▶ [TEXTE D'EXERCICE]
________________________
Mystère de la création ! Quelle merveilleuse alchimie aboutit à la production d’un chef-d’œuvre : pure inspiration...ou travail acharné ? La vérité se trouve bien sûr entre les deux et varie selon les compositeurs. Quelques témoignages :

Jean-Philippe Rameau

« Je cherche à cacher l’art par l’art même. »

« Quand nous composons de la musique, ce n’est pas le temps de rappeler des règles qui pourraient tenir notre génie en esclavage... la force de ce génie, qui plie, maîtrise et modifie à son gré. »

Johann Sebastian Bach

« J’ai dû beaucoup m’appliquer ; quiconque s’appliquera de la même façon arrivera au même résultat. »

(extr. de Music Quotations)

Wolfgang Mozart

La merveilleuse facilité de Mozart est confirmée par ce propos, rapporté mais très vraisemblable :

« En voyage, par exemple, en voiture ou après un bon repas, en promenade, ou la nuit quand je ne peux pas dormir, c’est alors que les idées me viennent le mieux, qu’elles jaillissent en abondance. Celles qui me plaisent, je les garde en tête et sans doute je les fredonne à part moi, à en croire du moins les autres personnes. Lorsque j’ai tout cela bien en tête, le reste vient vite, une chose après l’autre, je vois où tel fragment pourrait être utilisé pour faire une composition du tout, suivant les règles du contrepoint, les timbres des divers instruments, etc. Mon âme alors s’échauffe, du moins quand je ne suis pas dérangé; l’idée grandit, je la développe, tout devient de plus en plus clair, et le morceau est vraiment presque achevé dans ma tête, même s’il est long, de sorte que je peux ensuite, d’un seul regard, le voir en esprit comme un beau tableau ou une belle sculpture ; je veux dire qu’en imagination je n’entends nullement les parties les unes après les autres dans l’ordre où elles devront se suivre, je les entends toutes ensemble à la fois. Instants délicieux ! Découverte et mise en oeuvre, tout se passe en moi comme dans un beau songe, très lucide. Mais le plus beau, c’est d’entendre ainsi tout à la fois. »

Ludwig van Beethoven

Au contraire de Mozart, Beethoven enfante dans la douleur. Il déclare à son ami Schlösser en 1823 :

« Je porte mes idées en moi longtemps, souvent très longtemps avant de les écrire. […] Je change beaucoup de choses, je rejette et j’essaie de nouveau autant qu’il le faut jusqu’à ce que je sois satisfait. Alors commence dans ma tête l’élaboration en largeur, en longueur, en hauteur et en profondeur, […] j’entends et je vois l’image dans tout son développement, elle se dresse devant mon esprit comme dans une coulée, et il ne me reste plus le travail que de la mettre par écrit […]. »
________________________
▶ [TRAVAIL À FAIRE]
**1.** D'après le texte sur la création musicale, à qui Beethoven fait-il sa déclaration de 1823 ?
**2.** Traduisez en anglais cette phrase du texte sur la création musicale : « Je cherche à cacher l’art par l’art même. »

▶ [LISTE DES ENTRÉES]
________________________
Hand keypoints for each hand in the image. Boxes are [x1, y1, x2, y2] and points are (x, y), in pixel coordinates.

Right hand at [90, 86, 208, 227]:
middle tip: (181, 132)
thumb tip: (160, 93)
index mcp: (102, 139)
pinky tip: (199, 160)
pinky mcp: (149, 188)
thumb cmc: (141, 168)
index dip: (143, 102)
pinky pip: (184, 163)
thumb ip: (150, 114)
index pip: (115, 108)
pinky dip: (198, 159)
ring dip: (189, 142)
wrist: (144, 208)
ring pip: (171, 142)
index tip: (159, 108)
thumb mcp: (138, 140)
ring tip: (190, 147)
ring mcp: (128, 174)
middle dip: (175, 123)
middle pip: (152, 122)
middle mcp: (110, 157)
________________________
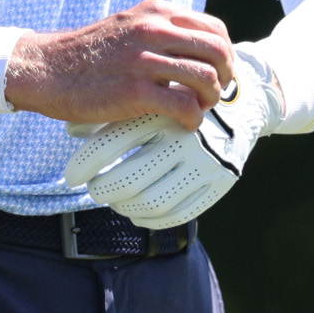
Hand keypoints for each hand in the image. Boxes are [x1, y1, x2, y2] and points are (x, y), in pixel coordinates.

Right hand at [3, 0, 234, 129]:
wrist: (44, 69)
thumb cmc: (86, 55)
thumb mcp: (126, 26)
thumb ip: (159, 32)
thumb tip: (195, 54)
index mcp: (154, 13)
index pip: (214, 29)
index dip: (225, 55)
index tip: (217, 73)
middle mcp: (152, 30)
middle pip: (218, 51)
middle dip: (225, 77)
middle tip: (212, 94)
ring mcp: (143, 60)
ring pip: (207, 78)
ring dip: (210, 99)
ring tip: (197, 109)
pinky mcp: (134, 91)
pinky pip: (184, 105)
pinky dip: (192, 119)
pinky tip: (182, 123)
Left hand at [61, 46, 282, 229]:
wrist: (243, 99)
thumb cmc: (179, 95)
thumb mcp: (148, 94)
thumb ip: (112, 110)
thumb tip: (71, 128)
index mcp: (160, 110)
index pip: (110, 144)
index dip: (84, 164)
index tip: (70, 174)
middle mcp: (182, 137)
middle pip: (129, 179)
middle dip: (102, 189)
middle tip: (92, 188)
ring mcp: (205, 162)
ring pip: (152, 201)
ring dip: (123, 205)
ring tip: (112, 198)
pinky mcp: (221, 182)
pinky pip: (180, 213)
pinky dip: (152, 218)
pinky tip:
________________________
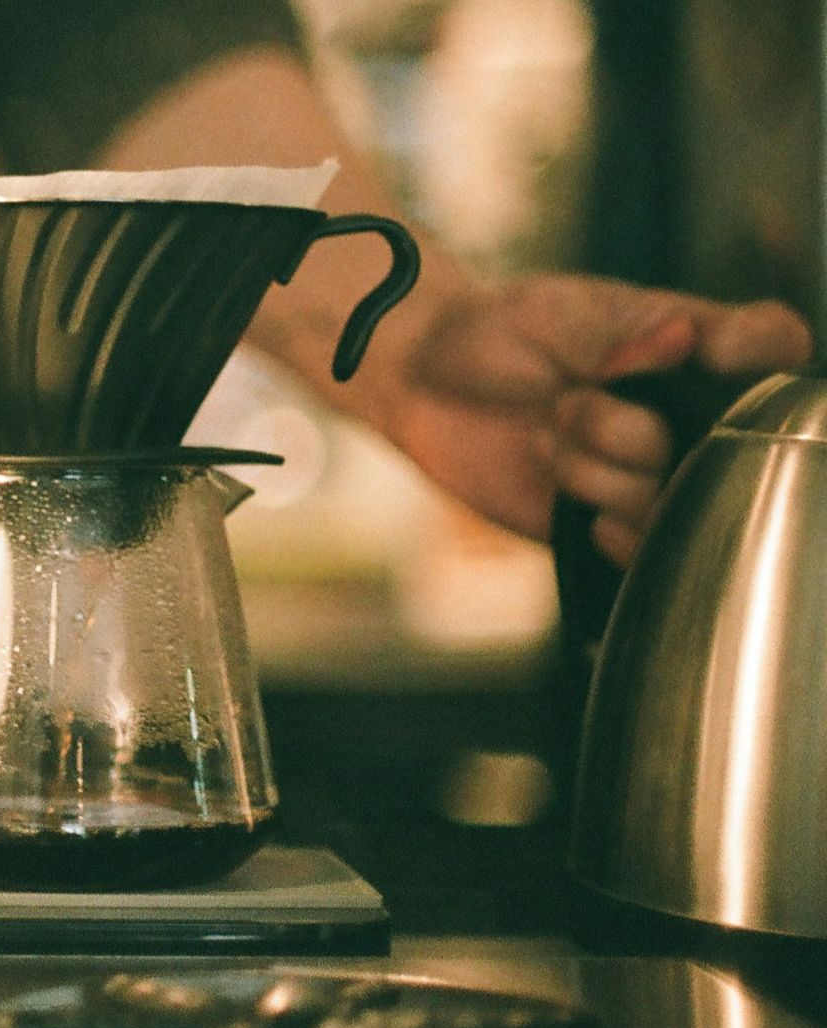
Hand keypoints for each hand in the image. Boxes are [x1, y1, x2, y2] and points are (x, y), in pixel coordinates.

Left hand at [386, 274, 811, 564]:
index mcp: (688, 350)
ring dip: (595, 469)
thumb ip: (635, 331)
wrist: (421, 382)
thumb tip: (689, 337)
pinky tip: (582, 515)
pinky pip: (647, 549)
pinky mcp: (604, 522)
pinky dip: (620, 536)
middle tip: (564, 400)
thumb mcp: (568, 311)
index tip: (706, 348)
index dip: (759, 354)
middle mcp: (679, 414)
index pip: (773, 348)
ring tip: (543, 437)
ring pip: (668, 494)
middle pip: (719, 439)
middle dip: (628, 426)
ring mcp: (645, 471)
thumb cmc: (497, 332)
________________________
▶ [RÉPONSES NUMÉROTÉES]
**1.** À son ami Schlösser.

**2.** "I seek to hide art through art itself."